Sous la visière un peu désuète, le regard délavé se plante sur l’oriflamme qui bat en haut de la plus proche tour.
Deux talons de fer poussent la lourde monture en avant, d’un pas lent, jusqu’à l’extreme bord du pont-levis.
Négligeant les regards inquisiteurs de la garde, l’homme descend lentement, dans le crissement métallique de la vieille armure, passée de mode mais parfaitement entretenue. Au baudrier pend une longue et large épée, l’une de celles que les jeunes n’utilisent plus guère, affreusement lourde mais terriblement meurtrière.

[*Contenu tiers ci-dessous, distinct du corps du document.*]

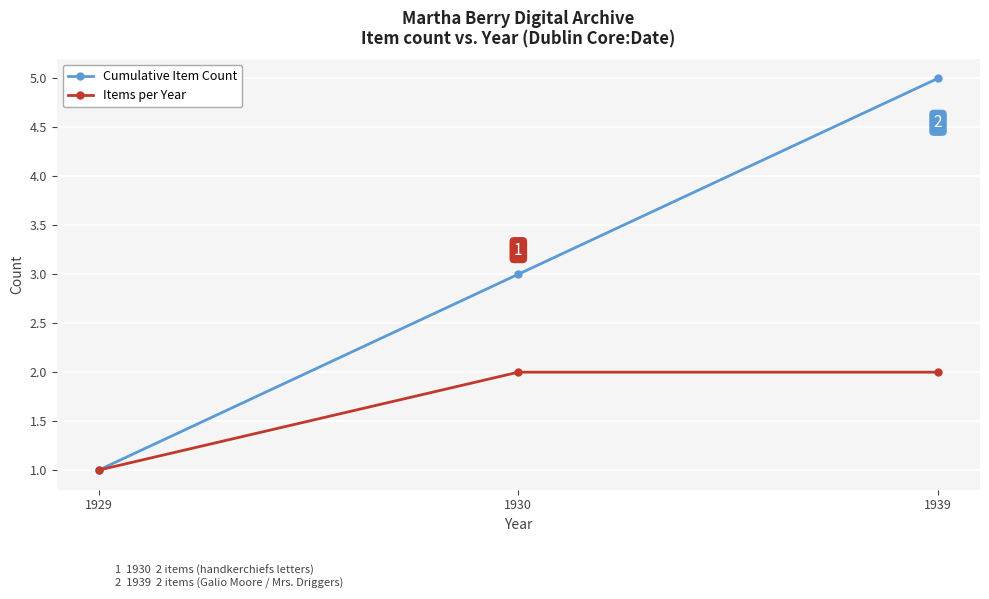

What is the value of the Items per Year point at the 3rd from the left?

2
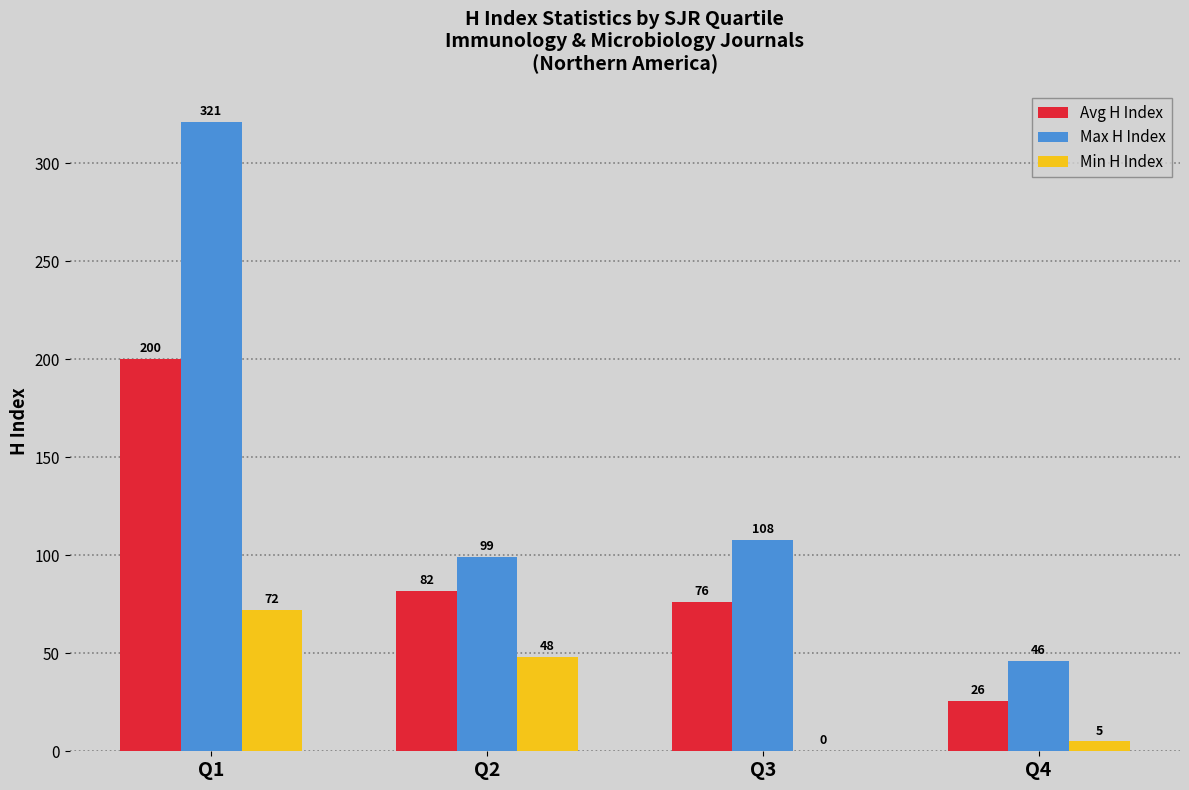

What value does the Min H Index series have at Q2?

48.0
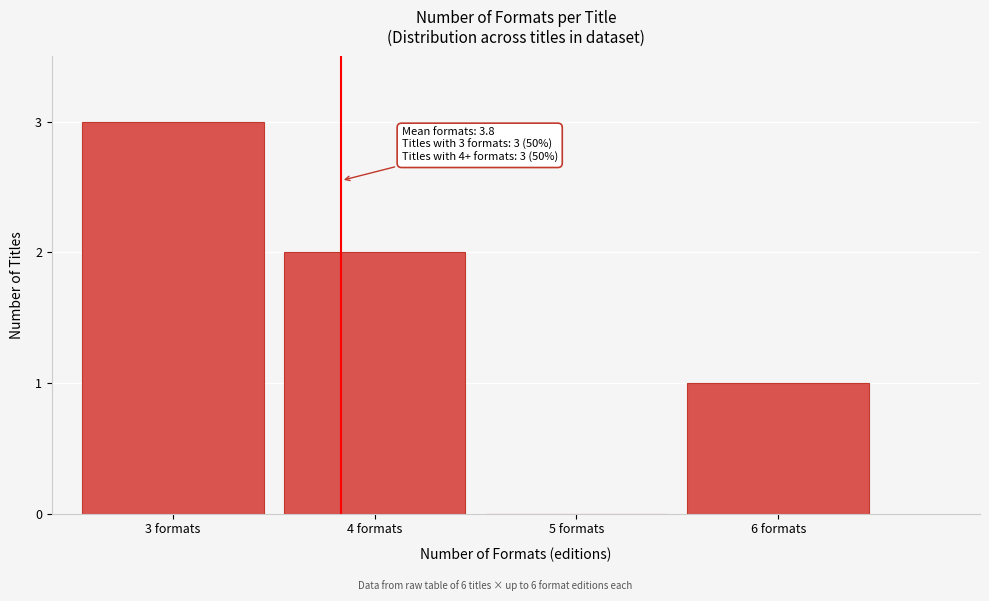

Reading left to right, transcribe all the data shown in this chart.

3 formats=3	4 formats=2	5 formats=0	6 formats=1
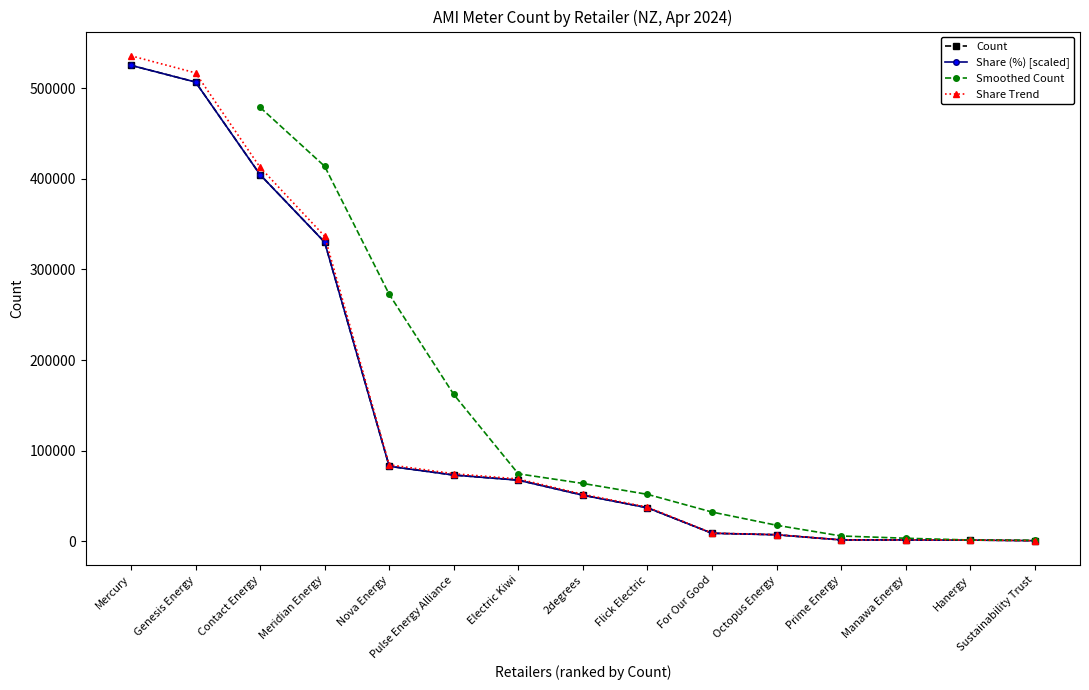

Is this an area chart (filled region under the line)?

No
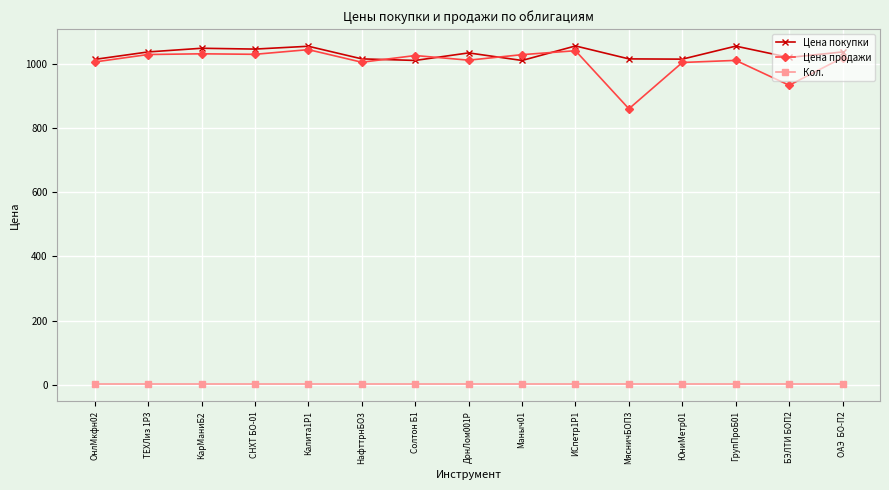

What position from the right is Маныч01?

7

C’est pourtant sur une autre arme que se pose le gantelet de l’homme, pour la détacher de du pommeau de sa selle, et la démailloter du linge poussiéreux qui la protège. La lame est nue, nul fourreau ne la protège, et le soleil glisse sur son polissage parfait, n’accrochant que les mots finement gravés dans l’acier : « Æquam memento servare mentem » d’un coté, « Soyez heureuse, chaque jour et pour l’éternité », de l’autre.
Presque comme un gamin, il effectue deux ou trois moulinets avec l’épée, qui lui semble être un jouet, mais qui n’en est pas moins redoutable, bien maniée. L’heure n’est pas à l’amusement, et il reprend son sérieux, pour s’approcher de l’une des bottes de paille qui marquent le bord du chemin. De là, il perçoit l’agitation qui règne à l’intérieur, signe qu’il ne s’est décidemment pas trompé de lieu.
Sous le nez d’un garde, qu’il ignore superbement, sans mépris mais sans la moindre empathie, il plante l’épée dans la paille, avant de glisser autour de la poignée garnie de cuir fauve un simple collier de corde, auquel est passée une pierre percée, gravée de trois mots.
Sa mission accomplie, il se tourne vers les hommes d’armes :
Faites que ceci soit remis à la mariée.
Puis il se hisse en selle, tourne bride et s’éloigne, du même pas lent qu’il est arrivé.